London Office
Quick Contact


Image Alt


New DoD Rule Redefines Cybersecurity Compliance

Though long anticipated, the effect of recent amendments to the Defense Federal Acquisition Regulation Supplement (DFARS) are nonetheless dramatic in application. They change the definition of a compliant cyber security system, and they impose sweeping new reporting requirements.

What constitutes “adequate security” has now changed. Previously, contractors were required to meet standards articulated in National Institute of Standards and Technology (NIST) Special Publication 800-53, “Security and Privacy Controls for Federal Information Systems and Organizations.” But this standard is no longer applicable. With the new rule, we are now obliged to comply with NIST SP 800-171, “Protecting Controlled Unclassified Information in Nonfederal Information Systems and Organizations.” The DoD deems the new standard, finalized in June, “easier to use.” But ensuring the compliance of existing controls is sure to cause some near-term challenges.

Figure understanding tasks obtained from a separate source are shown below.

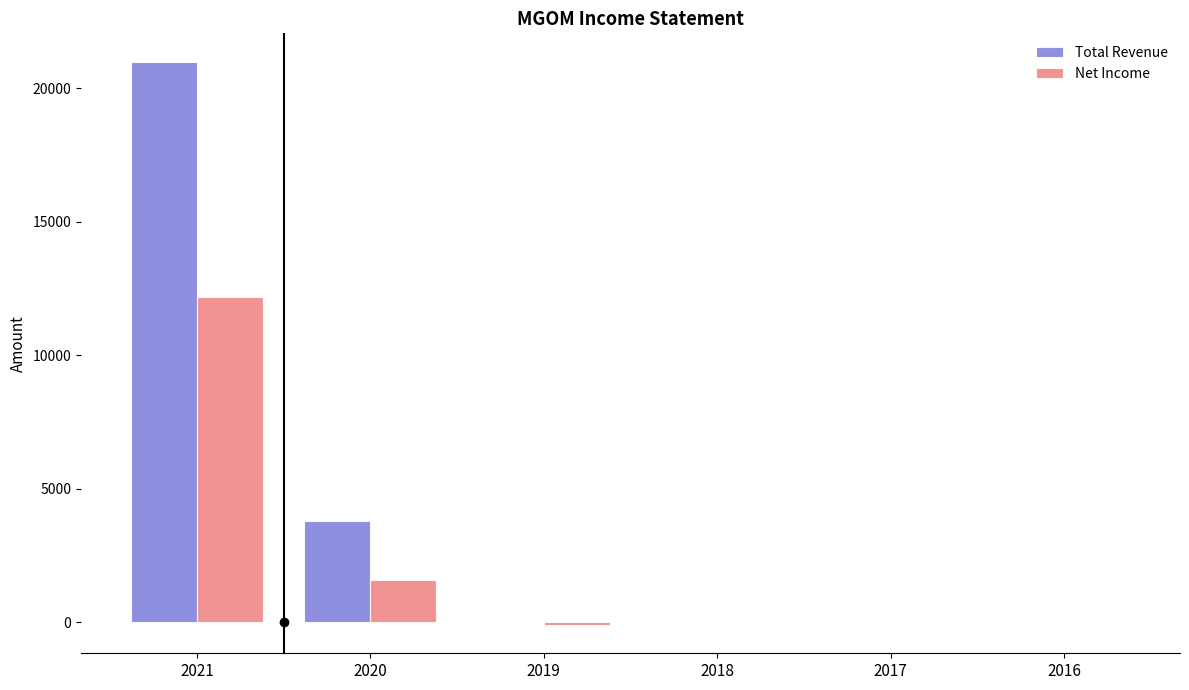

Reading left to right, extract all data points from this chart.

Total Revenue: 2021=21000	2020=3800	2019=0	2018=0	2017=0	2016=0
Net Income: 2021=12200	2020=1600	2019=-100	2018=0	2017=0	2016=0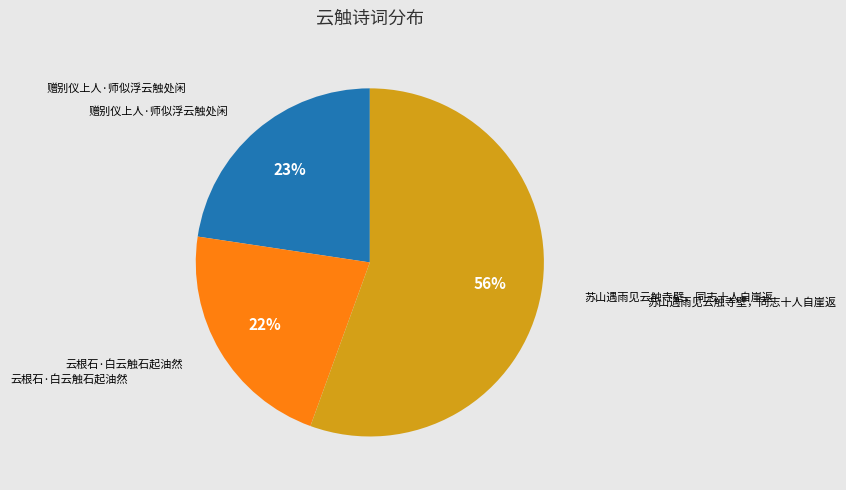

To the nearest percent, what is the average slice percentage?

33%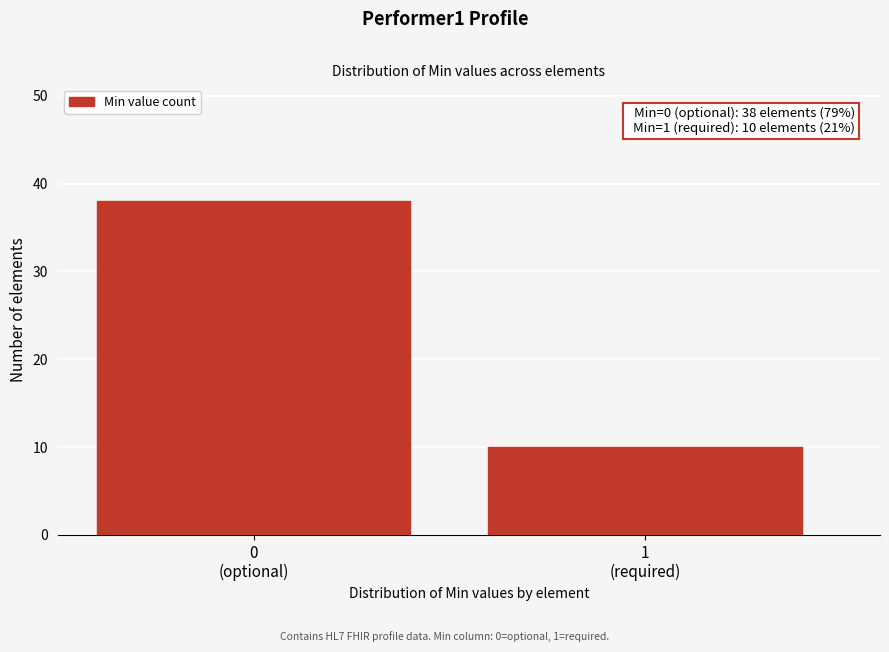

Reading left to right, extract all data points from this chart.

38	10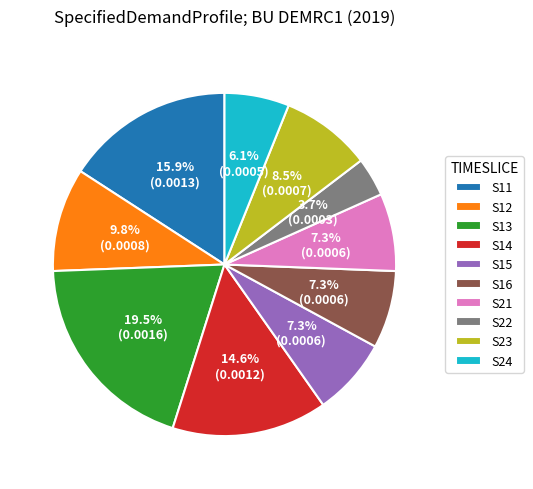

True or false: S14 accounts for 6% of the total.

False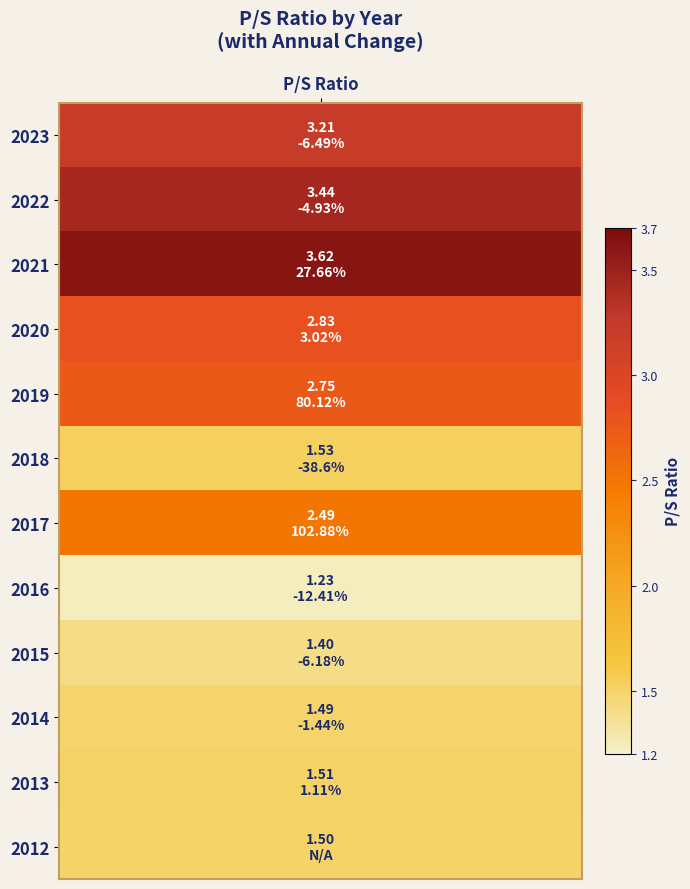

Between 2022 and 2021, which is larger?

2021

The rule also expands those instances where a contractor must make mandatory reports of possible or actual security breaches. Previously, the DFARS required cyber incident reporting for Unclassified Controlled Technical Information (UCTI). Now, unclassified reporting requirements extend to data (“covered defense information”), either provided by DoD or “collected, developed, received, transmitted, used, or stored” by the contractor if it falls into one of four, broadly construed categories: (1) controlled technical information; (2) critical information; (3) export control information; or, (4) “any other” information deserving of protection under law, regulation or policy (e.g. personal identifying information).

The new DFAR rule casts a wide net; virtually all unclassified network information is now possibly subject to the enhanced reporting requirements. (Note that the new rule only applies to unclassified “covered defense information.” The NISPOM will continue to control reporting requirements relating to incidents involving classified information.)

The new rule became effective when it was published on August 26, 2015. Contractors should make haste in assessing their current security controls and reporting procedures to ensure compliance with the new requirements.